San Diego

Report: SANDAG ‘Forfeited The Public's Trust' By Failing To Explain How It Overestimated Measure A Revenue Forecast

The report also details an effort by SANDAG officials to hide public records in an unsearchable file and to delete documents.

A recently released report concludes the San Diego Association of Governments (SANDAG) “forfeited the public’s trust” and “lost employee morale” by failing to adequately explain how and why it overestimated the Measure A revenue forecast. 

The failed measure, which was on the November 2016 ballot, called for a half cent sales tax increase; SANDAG made an incorrect revenue projection of 18-billion dollars. 

The report also details an effort by some SANDAG officials to hide public records in an unsearchable file and to delete documents. 

Click here to read a copy of the 41-page report commissioned by SANDAG and overseen by three SANDAG board members. 

Based on the report, a local public records attorney, Felix Tinkov said, SANDAG's action to hide and delete information could be a violation of California law and the California Public Records Act (CPRA). 

“It’s a real problem, this is a government agency,” Tinkov said. 

NBC 7 Investigates’ media partners, Voice of San Diego, raised questions suggesting SANDAG knew the revenue forecast was inaccurate about a year before the vote. 

According to the report, the agency was "already in a panic.” One employee said SANDAG's executive director instructed staff to stop communicating by email and to instead use their phones or speak in person.
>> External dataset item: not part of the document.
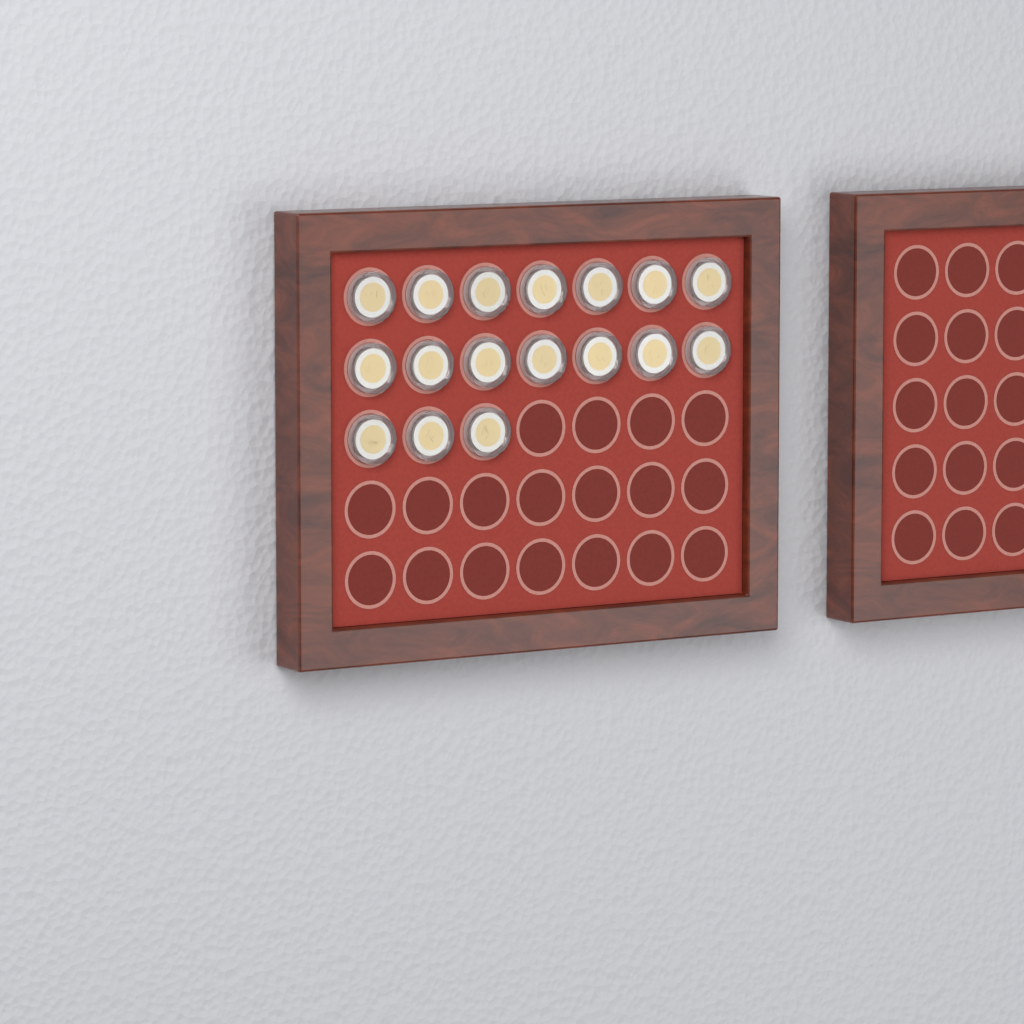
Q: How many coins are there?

The report also details that employees were directed to delete draft documents. 

Under SANDAG's policy, documents not deleted within 60-days have to be kept for two years. Tinkov said that is a potential violation of California law and the CPRA. 
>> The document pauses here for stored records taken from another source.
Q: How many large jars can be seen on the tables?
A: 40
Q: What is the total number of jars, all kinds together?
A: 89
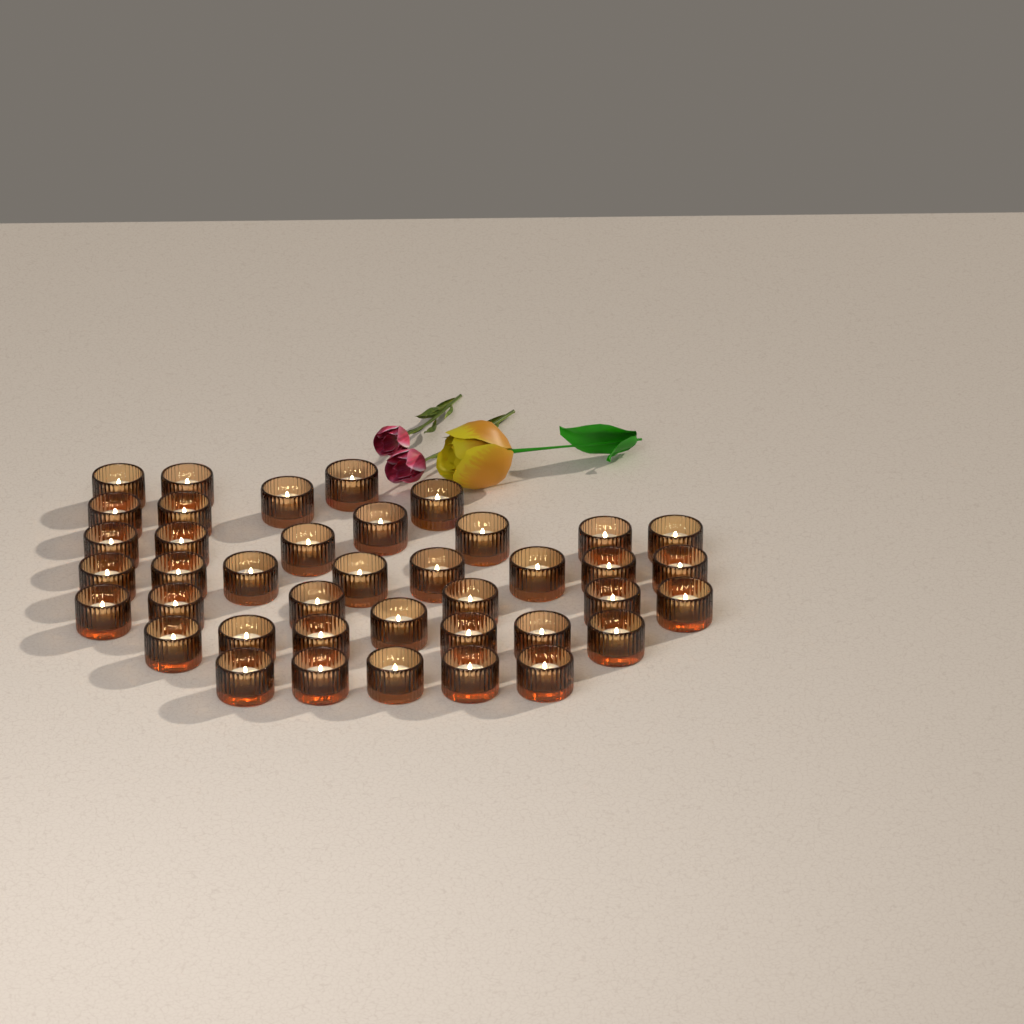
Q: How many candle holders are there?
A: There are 40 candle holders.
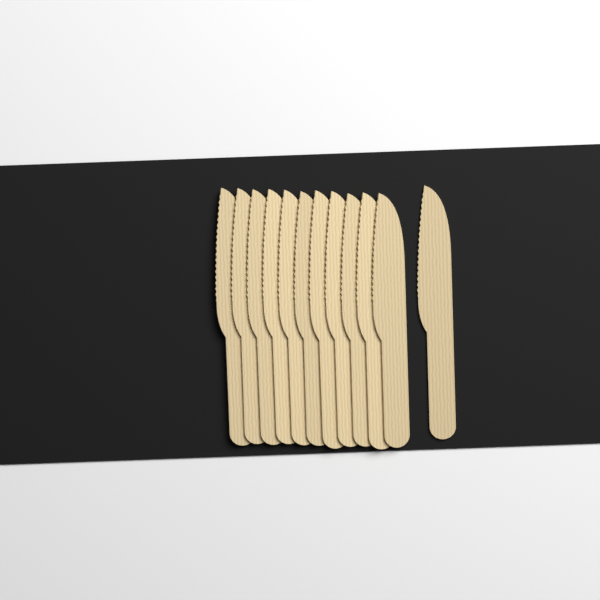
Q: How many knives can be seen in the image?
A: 12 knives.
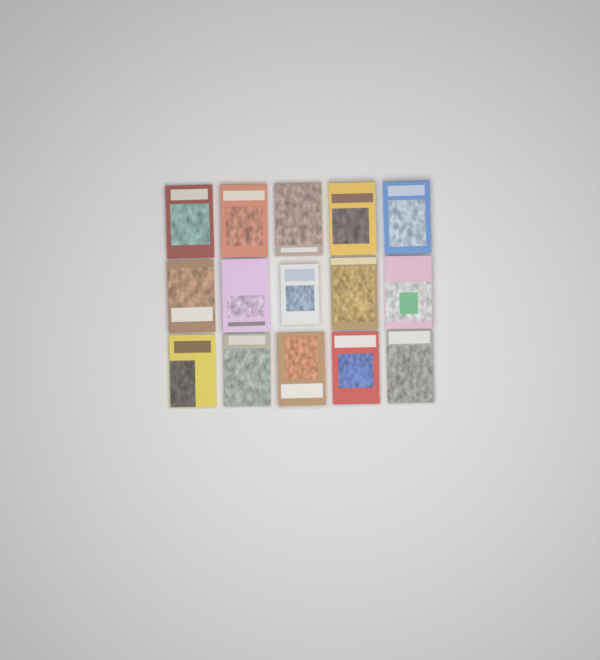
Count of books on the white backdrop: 15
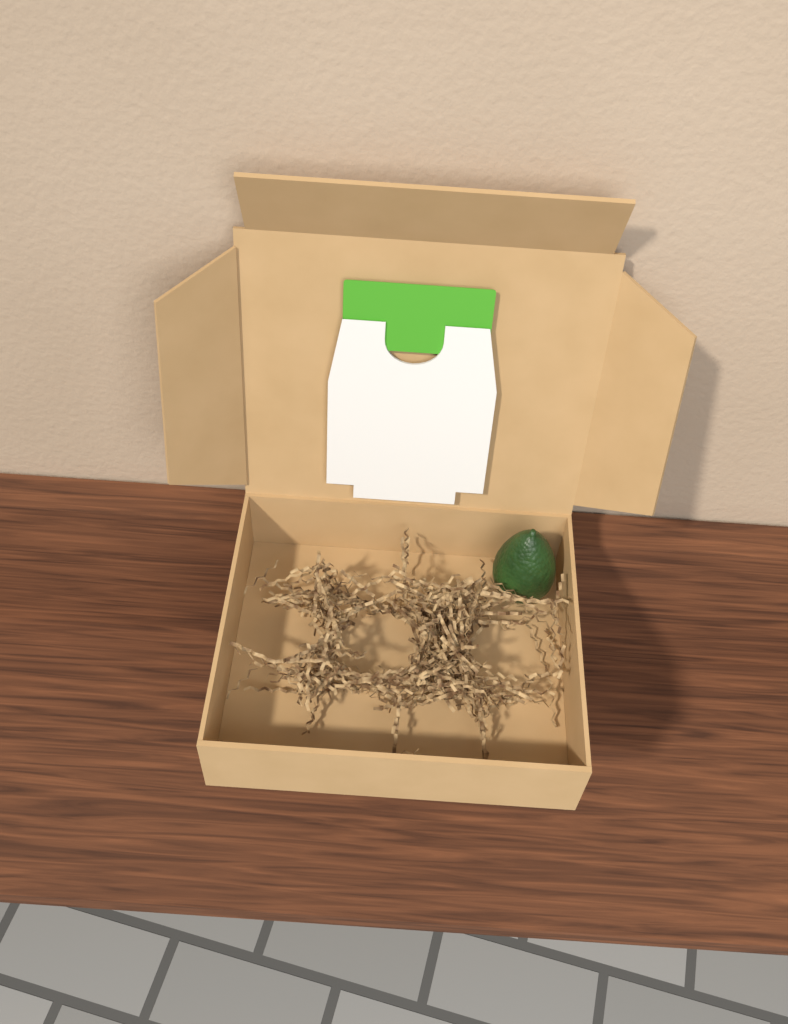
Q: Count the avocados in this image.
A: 1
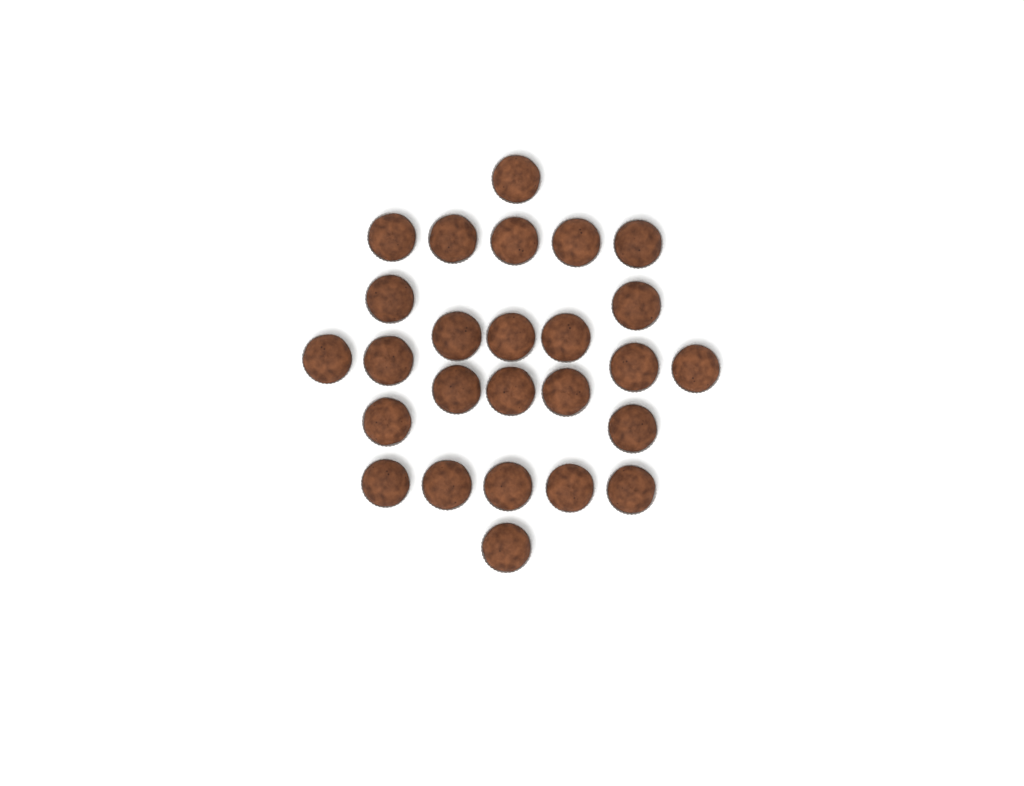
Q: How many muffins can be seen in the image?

“If their belief is that a record or email or electronic document doesn't become a public record in the first 60-days of its existences, they're absolutely wrong,” Tinkov said. 
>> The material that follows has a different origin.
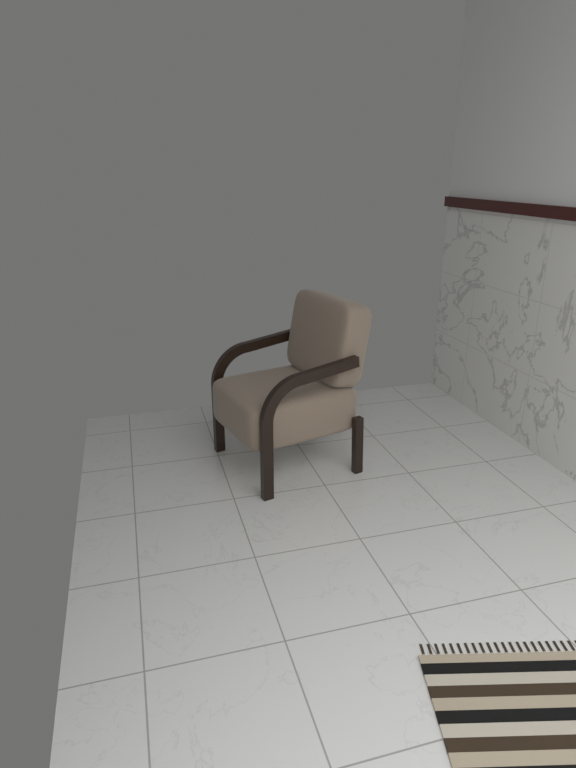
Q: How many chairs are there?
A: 1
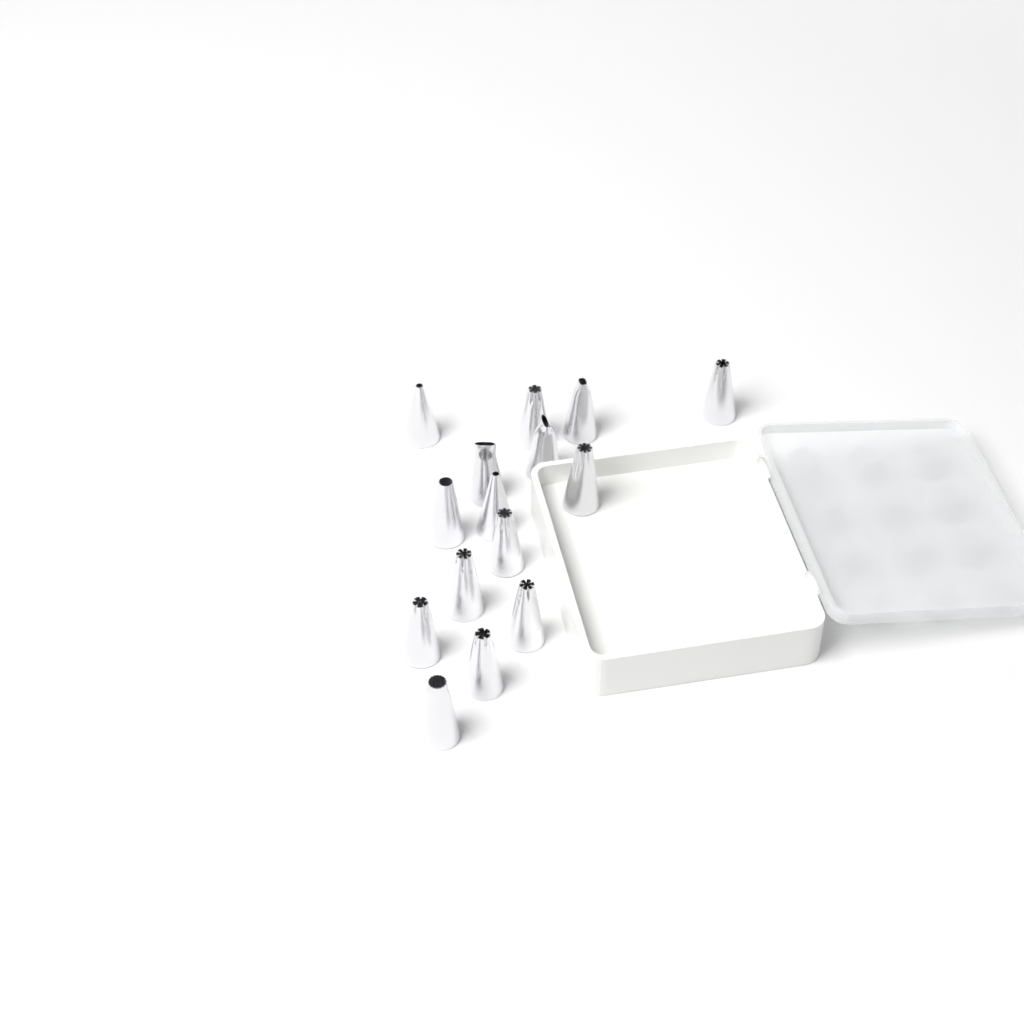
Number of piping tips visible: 15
In an email to NBC 7 Investigates, David Hicks, the Communications Manager for SANDAG said staff believes Board Policy 15 (the section of the policy that details how long documents are kept) is consistent with the California Public Records Act. 

California Government Code section 6200, provides that the destruction of government records “is punishable by imprisonment in the state prison for two, three, or four years.” This applies to records that are stolen, removed, destroyed, altered, falsified, mutilated, defaced or secreted, according to the Code. Violations of the CPRA are handled in civil court where after a lawsuit is filed, a judge rules on whether the records requested should be released. In addition, the judge can require repayment of attorneys’ fees. 

According to the report, “although such an instruction is permissible under California law and SANDAG Board policy, it should not have been given at this time,” and the conduct, according to the report, “raises the spector of impropriety.” 

NBC 7 Investigates reached out to SANDAG executives and board members about the independent review. They said they will not comment until the report is formally presented to the board on Friday. 

The independent report also revealed the creation of a folder known as “Hana Tools.” According to the report, the folder allows information to remain confidential, but the file was also not 'searchable', a way, according to the report, for the agency to avoid public records requests. 

“It appears that the staff has made some really, really bad…decisions to both hide information and or destroy it,” said Tinkov.